───── Records for the task

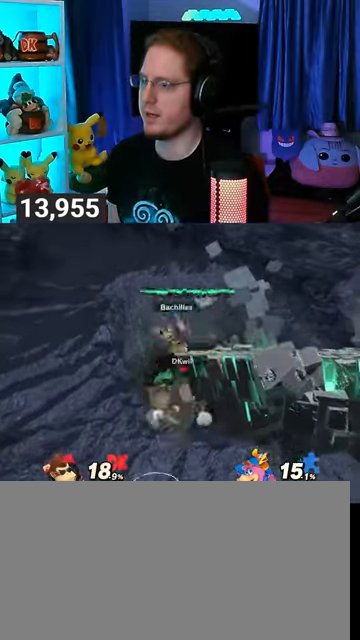
Gameplay with a controller (Nintendo layout); each line is a JSON object with the inputs held at the frame after it. "events" lists button and stick changes between this image and that frame as [ms after this image, input, new state], when the widget could be followed in between. Not read: L3 R3.
{"buttons": [], "left_stick": "up-right", "right_stick": "center", "events": [[300, "Y", "up"], [333, "left_stick", "up-right"]]}
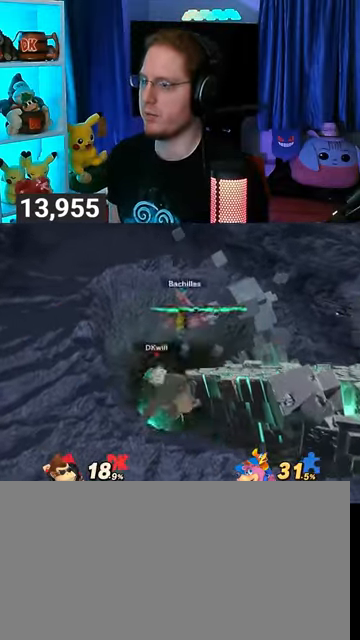
{"buttons": ["B"], "left_stick": "up-right", "right_stick": "center", "events": [[133, "B", "down"], [167, "B", "up"], [267, "B", "down"]]}
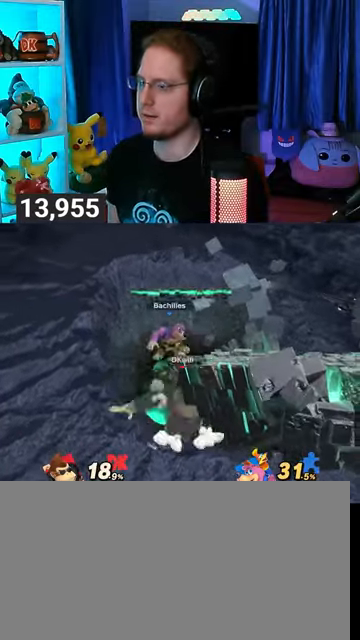
{"buttons": [], "left_stick": "center", "right_stick": "center", "events": [[33, "B", "up"], [133, "left_stick", "center"]]}
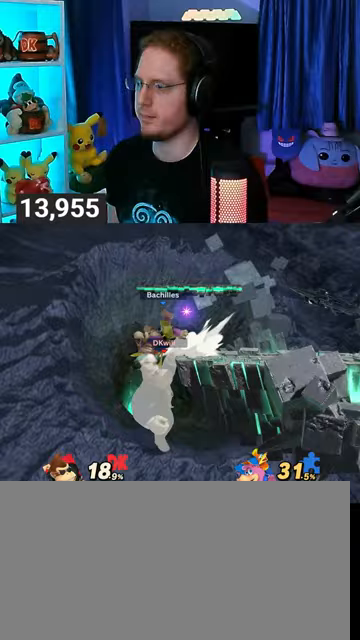
{"buttons": [], "left_stick": "right", "right_stick": "center", "events": [[133, "Y", "down"], [367, "Y", "up"], [433, "left_stick", "right"]]}
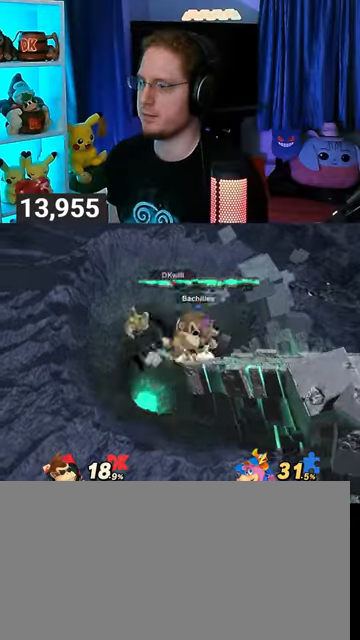
{"buttons": [], "left_stick": "right", "right_stick": "center", "events": [[233, "Y", "down"], [333, "Y", "up"]]}
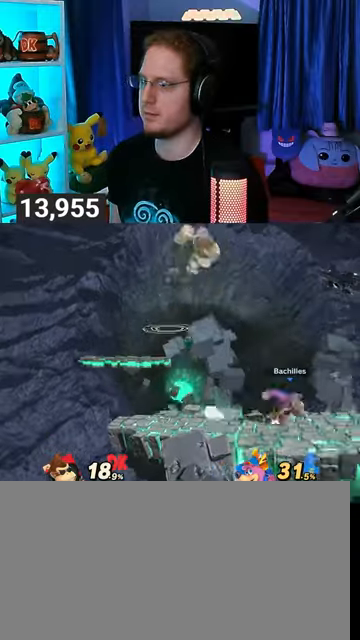
{"buttons": [], "left_stick": "right", "right_stick": "center", "events": []}
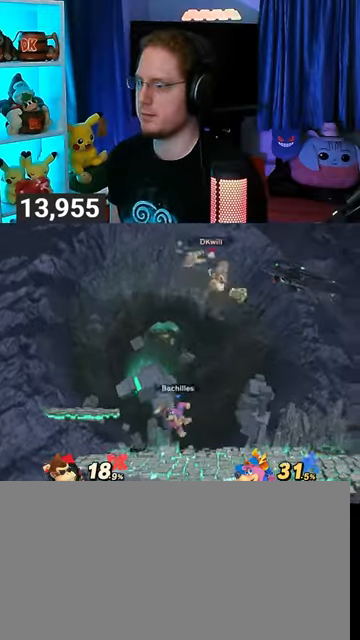
{"buttons": [], "left_stick": "center", "right_stick": "center", "events": [[33, "B", "down"], [33, "left_stick", "down-left"], [133, "B", "up"], [167, "left_stick", "center"]]}
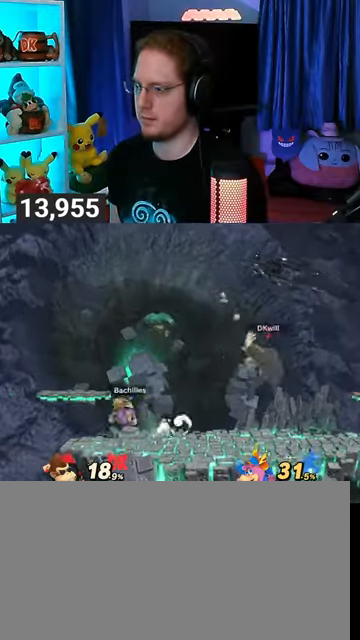
{"buttons": [], "left_stick": "center", "right_stick": "center", "events": [[267, "left_stick", "right"], [400, "left_stick", "center"]]}
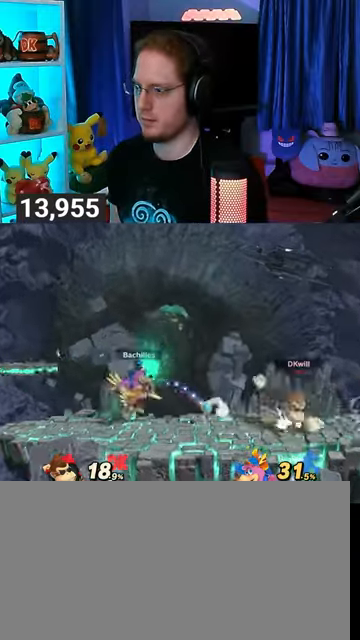
{"buttons": [], "left_stick": "up-left", "right_stick": "center", "events": [[167, "Y", "down"], [367, "Y", "up"], [467, "left_stick", "up-left"]]}
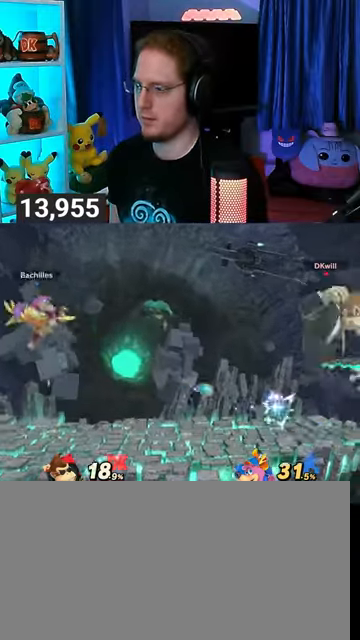
{"buttons": ["Y"], "left_stick": "up-left", "right_stick": "center", "events": [[500, "Y", "down"]]}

──────────

* Task description
Would you transcribe all of the data exactly, omitting any pictures?

* Solution for this exercise
Gameplay with a controller (Nintendo layout); each line is a JSON object with the inputs held at the frame after it. "events" lists button and stick changes between this image and that frame as [ms after this image, input, new state], when the widget could be followed in between. Not read: L3 R3.
{"buttons": [], "left_stick": "up-right", "right_stick": "center", "events": [[300, "Y", "up"], [333, "left_stick", "up-right"]]}
{"buttons": ["B"], "left_stick": "up-right", "right_stick": "center", "events": [[133, "B", "down"], [167, "B", "up"], [267, "B", "down"]]}
{"buttons": [], "left_stick": "center", "right_stick": "center", "events": [[33, "B", "up"], [133, "left_stick", "center"]]}
{"buttons": [], "left_stick": "right", "right_stick": "center", "events": [[133, "Y", "down"], [367, "Y", "up"], [433, "left_stick", "right"]]}
{"buttons": [], "left_stick": "right", "right_stick": "center", "events": [[233, "Y", "down"], [333, "Y", "up"]]}
{"buttons": [], "left_stick": "right", "right_stick": "center", "events": []}
{"buttons": [], "left_stick": "center", "right_stick": "center", "events": [[33, "B", "down"], [33, "left_stick", "down-left"], [133, "B", "up"], [167, "left_stick", "center"]]}
{"buttons": [], "left_stick": "center", "right_stick": "center", "events": [[267, "left_stick", "right"], [400, "left_stick", "center"]]}
{"buttons": [], "left_stick": "up-left", "right_stick": "center", "events": [[167, "Y", "down"], [367, "Y", "up"], [467, "left_stick", "up-left"]]}
{"buttons": ["Y"], "left_stick": "up-left", "right_stick": "center", "events": [[500, "Y", "down"]]}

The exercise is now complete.